Last night, I talked to a neighbor and told her I sold my house for 15k. I could tell she was not happy. I just killed her property value. But my house was on the market for over a year and she never asked what I would take for it. Her lack of enlightened self-interest just hurt her financial best interests. I am not angry with her. I actually feel bad for her. In this individualistic culture, people just don’t think long-term. I had decisions to make and I made them without a lot of support or resources. And it is just now dawning on people that my choices might impact their lives negatively. Oh well. It is so not my problem anymore.
Yesterday I bought a disposable phone I can put minutes on. I had problems getting it activated, so I took it back to Wal-Mart. Today it worked because it took more time than usual to get activated. On the way, I was nervous, but decided to abandon the fear. There it was, but if they didn’t get it to work or give me my money back, I would end up going to Verizon and just getting a new phone on my old line. The point is that I do not have a choice. I must be reachable while down in West Virginia looking for a place to live. I have to have a phone. Period. Regardless of my negative feelings or anything else.
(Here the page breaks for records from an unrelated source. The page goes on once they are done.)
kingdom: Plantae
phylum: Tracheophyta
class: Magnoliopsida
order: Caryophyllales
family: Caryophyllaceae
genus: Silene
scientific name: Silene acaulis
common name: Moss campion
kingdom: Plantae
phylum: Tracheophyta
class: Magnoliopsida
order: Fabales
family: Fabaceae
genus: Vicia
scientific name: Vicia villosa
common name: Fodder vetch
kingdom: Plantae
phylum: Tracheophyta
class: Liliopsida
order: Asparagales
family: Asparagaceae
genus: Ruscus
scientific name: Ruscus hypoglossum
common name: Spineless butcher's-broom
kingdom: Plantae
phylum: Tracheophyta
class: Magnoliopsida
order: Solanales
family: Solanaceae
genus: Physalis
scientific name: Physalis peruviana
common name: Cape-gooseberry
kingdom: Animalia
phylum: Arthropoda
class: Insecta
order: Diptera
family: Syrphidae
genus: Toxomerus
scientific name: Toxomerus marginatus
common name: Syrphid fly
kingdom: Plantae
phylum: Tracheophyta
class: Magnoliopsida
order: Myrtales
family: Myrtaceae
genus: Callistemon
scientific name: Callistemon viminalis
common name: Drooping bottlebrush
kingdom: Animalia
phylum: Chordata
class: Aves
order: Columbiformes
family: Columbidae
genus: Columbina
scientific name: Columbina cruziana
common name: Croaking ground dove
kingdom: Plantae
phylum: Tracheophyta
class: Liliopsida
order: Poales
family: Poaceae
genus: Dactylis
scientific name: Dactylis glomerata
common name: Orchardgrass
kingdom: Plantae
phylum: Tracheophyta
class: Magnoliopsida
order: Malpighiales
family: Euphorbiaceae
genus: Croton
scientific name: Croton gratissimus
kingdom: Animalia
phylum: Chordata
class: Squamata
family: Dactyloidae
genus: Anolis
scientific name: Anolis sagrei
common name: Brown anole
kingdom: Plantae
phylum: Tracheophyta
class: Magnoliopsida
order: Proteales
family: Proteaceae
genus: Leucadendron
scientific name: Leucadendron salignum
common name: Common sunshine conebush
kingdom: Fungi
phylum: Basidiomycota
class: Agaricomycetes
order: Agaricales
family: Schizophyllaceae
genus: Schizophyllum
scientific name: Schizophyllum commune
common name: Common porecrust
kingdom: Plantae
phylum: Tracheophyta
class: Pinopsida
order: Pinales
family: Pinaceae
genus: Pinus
They got it working. Yea.
So I decided that I could treat myself by going to some locally-owned Lansing eatery one last time. And I realized that all my favorite local places had gone out of business years ago. I didn’t abandon Lansing; it abandoned me. So many times, we do not realize just how much things have changed until we wake up, look around, and say, “Oh my god. Where did everyone go?” Lansing isn’t even a shadow of what it used to be.
Things change. I only have so much time, energy, and money. I must prioritize. Things will be abandoned in the quest for sanity while I try to take care of Barry and myself. My philosophy has always been “If you’re not going to help, you don’t get a vote.” Is anyone listening?